Aquaponie, quand les poissons se font jardiniers

L'aquaponie est un système de culture qui associe pisciculture et horticulture. Voir descriptif détaillé

Aquaponie, quand les poissons se font jardiniers

L'aquaponie est un système de culture qui associe pisciculture et horticulture. Voir descriptif détaillé

Le terme aquaponie est la traduction du mot valise anglais associant « aquaculture » (production en milieu aquatique) et « hydroponie » (technique de culture hors sol). Il s’agit d’un mode de culture qui utilise le recyclage naturel des excréments d’un système piscicole pour fournir aux plantes les nutriments nécessaire à leur croissance.

Pour leur croissance, les plantes ont besoin de nutriments, en particulier d’azote et phosphore, qu’elles trouvent généralement dans le sol. Les systèmes hors sol (hydroponie) montrent qu’il est possible de fournir ces nutriments aux plantes simplement par circulation d’une eau chargée en élément nutritif au travers du système racinaire. Il faut alors leur fournir régulièrement de l’eau concentré en éléments nécessaire à la croissance des plantes.

Dans les systèmes aquacoles, la production de poisson induit des secrétions et excréments en grande quantité. Ces déjections riches en éléments azotés (N) sont recyclés par les bactéries du milieu par alternance des phénomènes de nitrification et dénitrification (cycle de l’azote) en éléments minéraux azotés (NO3-).
Dans la nature, ces éléments sont absorbés par les algues ou les plantes du milieu, dans les systèmes fermés comme les piscicultures il est nécessaire de filtrer l’eau pour éviter la sur-concentration en élément azoté et les risques associés (bloom d’algue, toxicité de l’ammoniaque NH3-).

En associant hydroponie et aquaculture, une complémentarité se crée entre les deux systèmes : la « pollution » dû aux excrétions des poissons devient un engrais pour plante en permanence renouvelé par le cycle des nutriments.

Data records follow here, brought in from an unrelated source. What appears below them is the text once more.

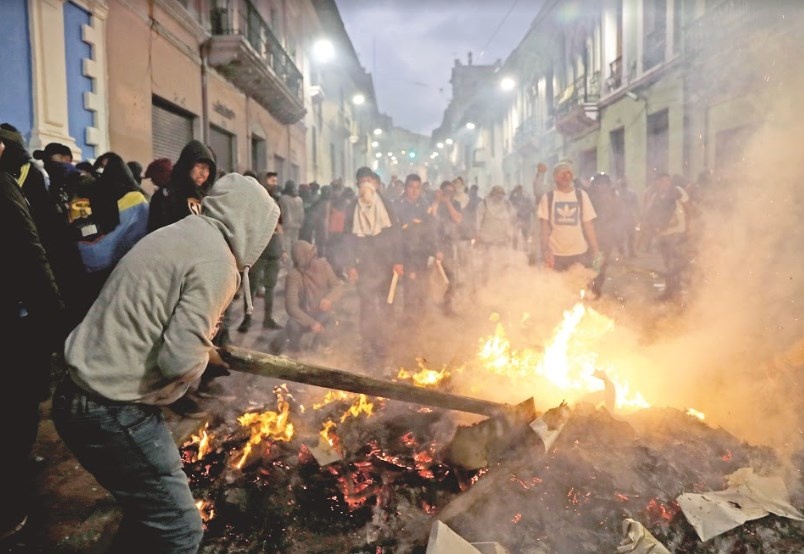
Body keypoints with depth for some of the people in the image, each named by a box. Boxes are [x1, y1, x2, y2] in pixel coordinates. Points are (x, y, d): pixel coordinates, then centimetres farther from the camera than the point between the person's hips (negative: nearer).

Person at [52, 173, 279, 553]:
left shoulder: (182, 234, 11)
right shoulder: (216, 259, -18)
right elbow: (181, 360, -23)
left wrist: (202, 344, 19)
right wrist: (207, 355, -3)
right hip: (113, 411, -10)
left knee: (150, 511, 24)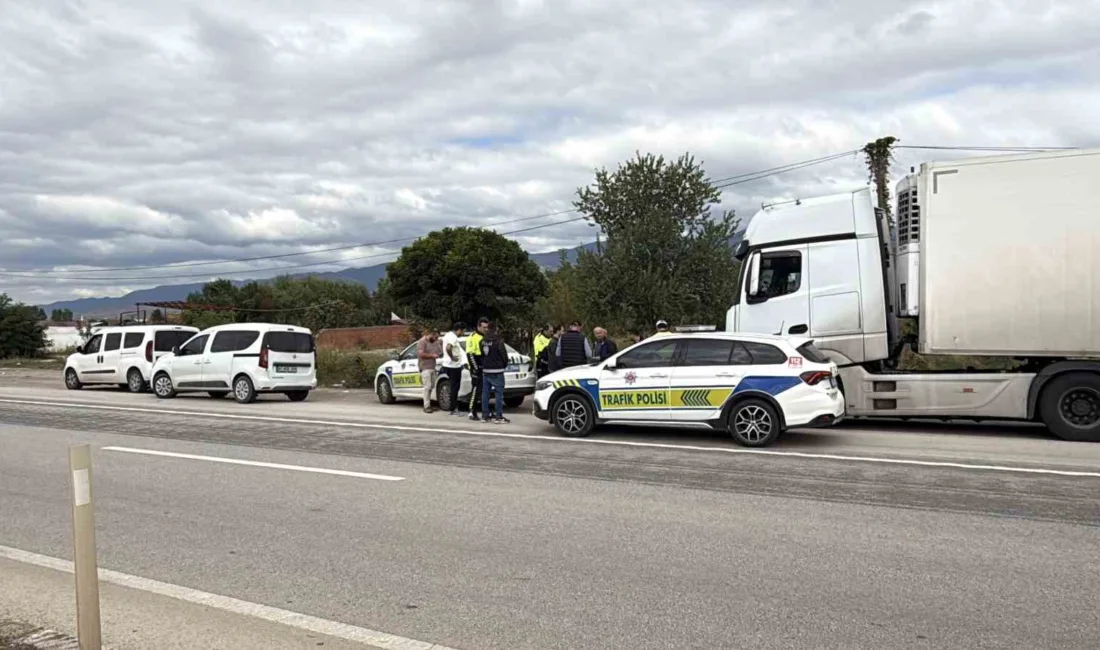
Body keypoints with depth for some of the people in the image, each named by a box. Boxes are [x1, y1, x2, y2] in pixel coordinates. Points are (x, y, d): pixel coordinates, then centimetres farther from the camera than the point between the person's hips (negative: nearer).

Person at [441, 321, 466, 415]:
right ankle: (452, 410, 3)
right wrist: (452, 357, -22)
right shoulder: (453, 337, -19)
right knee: (454, 388, -2)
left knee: (453, 387, 17)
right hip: (454, 366, -10)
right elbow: (448, 348, -35)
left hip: (447, 365, 10)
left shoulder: (447, 335, 13)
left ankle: (453, 408, 22)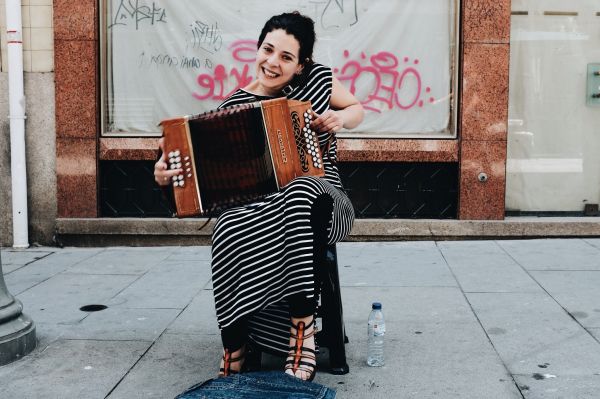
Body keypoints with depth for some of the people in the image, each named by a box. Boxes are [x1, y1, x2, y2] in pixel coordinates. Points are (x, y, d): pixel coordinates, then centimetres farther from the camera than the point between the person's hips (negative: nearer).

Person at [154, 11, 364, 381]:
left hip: (322, 201, 0)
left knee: (301, 191, -40)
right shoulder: (236, 105, 0)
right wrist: (170, 172, -22)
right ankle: (234, 354, -21)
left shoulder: (318, 78, 4)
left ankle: (303, 334, -34)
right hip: (262, 207, 1)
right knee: (230, 230, -36)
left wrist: (341, 118, -4)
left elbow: (357, 109, 20)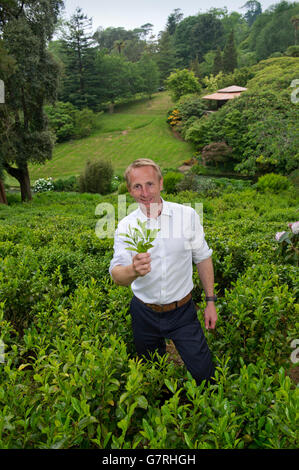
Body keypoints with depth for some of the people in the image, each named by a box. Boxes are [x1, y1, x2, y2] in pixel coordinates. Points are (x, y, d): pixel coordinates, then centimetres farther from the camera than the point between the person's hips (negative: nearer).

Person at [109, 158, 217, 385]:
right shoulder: (126, 226, -9)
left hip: (182, 311, -1)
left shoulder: (187, 215, -9)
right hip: (145, 314, 1)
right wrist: (133, 270, -43)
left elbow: (203, 258, 2)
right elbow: (117, 275, -20)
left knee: (204, 372, 2)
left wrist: (210, 301, 2)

Le système peut alors fonctionner en circuit fermé. L’eau est filtré par les plantes qui retourne à 90% dans le bassin des poissons.

Les systèmes d’aquaponie sont retrouvés à deux niveaux. Des systèmes de production à grande échelle, de fonctionnement identiques aux piscicultures, ils utilisent les mêmes espèces de poissons (perche, tilapia). Ils permettent de cultiver des salades, tomates, poivrons et herbes aromatiques en grande quantité et les poissons sont utilisés pour la consommation. La « symbiose » artificiel conduit à une dépendance entre les milieux (plante vs poisson). Elle implique, comme en pisciculture, une surveillance quotidienne de la température de l’eau, du pH et de l’ammoniaque. Des systèmes beaucoup plus petits qui s’apparentent à de l’aquariophilie. Ils permettent la production personnelle de plantes aromatiques.

Les systèmes d’aquaponie (grands et petits) connaissent aujourd’hui un fort engouement.

La production agricole est aujourd’hui encore très gourmande en eau et l’utilisation d’engrais et de pesticides augmente la pollution des écosystèmes naturels. A l’opposé, les systèmes d’aquaponie consomment peu d’énergie et d’eau, ne nécessite pas d’engrais pour stimuler la production alimentaire et les substrats des plantes diminuent le risque de maladies et de nuisibles.

Là où les surfaces arables ou l’eau sont rares (milieux urbains, zones arides), il est possible que ces techniques deviennent une solution pour la production alimentaire locale.